EXERCISE:
Go through the material and copy each line that includes "down".

RECORDED INFORMATION:
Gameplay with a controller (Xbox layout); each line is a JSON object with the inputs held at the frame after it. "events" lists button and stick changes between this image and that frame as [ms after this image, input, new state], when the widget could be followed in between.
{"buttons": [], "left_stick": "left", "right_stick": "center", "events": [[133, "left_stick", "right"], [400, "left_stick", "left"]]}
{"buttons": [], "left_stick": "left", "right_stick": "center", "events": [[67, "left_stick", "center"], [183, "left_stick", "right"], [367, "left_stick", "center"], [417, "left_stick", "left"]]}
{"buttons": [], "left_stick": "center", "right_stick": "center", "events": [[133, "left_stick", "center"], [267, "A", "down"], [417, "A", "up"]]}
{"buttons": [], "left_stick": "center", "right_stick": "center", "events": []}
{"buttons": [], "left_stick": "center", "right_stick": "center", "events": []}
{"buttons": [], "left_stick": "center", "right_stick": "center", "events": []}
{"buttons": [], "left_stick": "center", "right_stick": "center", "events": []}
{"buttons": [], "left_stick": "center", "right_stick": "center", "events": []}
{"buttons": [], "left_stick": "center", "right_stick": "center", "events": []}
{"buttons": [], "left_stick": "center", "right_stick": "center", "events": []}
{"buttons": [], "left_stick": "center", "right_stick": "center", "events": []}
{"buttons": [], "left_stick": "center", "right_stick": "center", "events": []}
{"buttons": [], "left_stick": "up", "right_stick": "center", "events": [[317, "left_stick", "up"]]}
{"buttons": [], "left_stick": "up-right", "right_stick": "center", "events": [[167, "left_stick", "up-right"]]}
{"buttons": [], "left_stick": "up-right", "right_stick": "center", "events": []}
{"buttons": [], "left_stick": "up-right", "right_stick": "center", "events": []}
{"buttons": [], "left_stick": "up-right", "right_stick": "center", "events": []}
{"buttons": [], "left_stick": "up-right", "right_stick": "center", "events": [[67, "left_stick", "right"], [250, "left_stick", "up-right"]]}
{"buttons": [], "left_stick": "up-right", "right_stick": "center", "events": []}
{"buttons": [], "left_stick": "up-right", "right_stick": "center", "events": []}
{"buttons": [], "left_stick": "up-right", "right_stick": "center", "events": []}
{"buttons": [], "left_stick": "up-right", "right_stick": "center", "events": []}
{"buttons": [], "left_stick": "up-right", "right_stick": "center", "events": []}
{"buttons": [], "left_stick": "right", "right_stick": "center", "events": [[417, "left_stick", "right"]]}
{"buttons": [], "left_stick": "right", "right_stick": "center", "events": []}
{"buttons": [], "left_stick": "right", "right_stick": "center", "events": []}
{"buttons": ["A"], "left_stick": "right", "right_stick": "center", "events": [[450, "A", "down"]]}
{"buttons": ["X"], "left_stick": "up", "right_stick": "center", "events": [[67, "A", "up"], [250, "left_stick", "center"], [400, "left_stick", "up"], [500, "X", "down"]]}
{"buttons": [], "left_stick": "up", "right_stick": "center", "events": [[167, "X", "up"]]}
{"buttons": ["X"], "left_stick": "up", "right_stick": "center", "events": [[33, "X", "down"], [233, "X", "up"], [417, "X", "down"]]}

WRITTEN REPLY:
{"buttons": [], "left_stick": "center", "right_stick": "center", "events": [[133, "left_stick", "center"], [267, "A", "down"], [417, "A", "up"]]}
{"buttons": ["A"], "left_stick": "right", "right_stick": "center", "events": [[450, "A", "down"]]}
{"buttons": ["X"], "left_stick": "up", "right_stick": "center", "events": [[67, "A", "up"], [250, "left_stick", "center"], [400, "left_stick", "up"], [500, "X", "down"]]}
{"buttons": ["X"], "left_stick": "up", "right_stick": "center", "events": [[33, "X", "down"], [233, "X", "up"], [417, "X", "down"]]}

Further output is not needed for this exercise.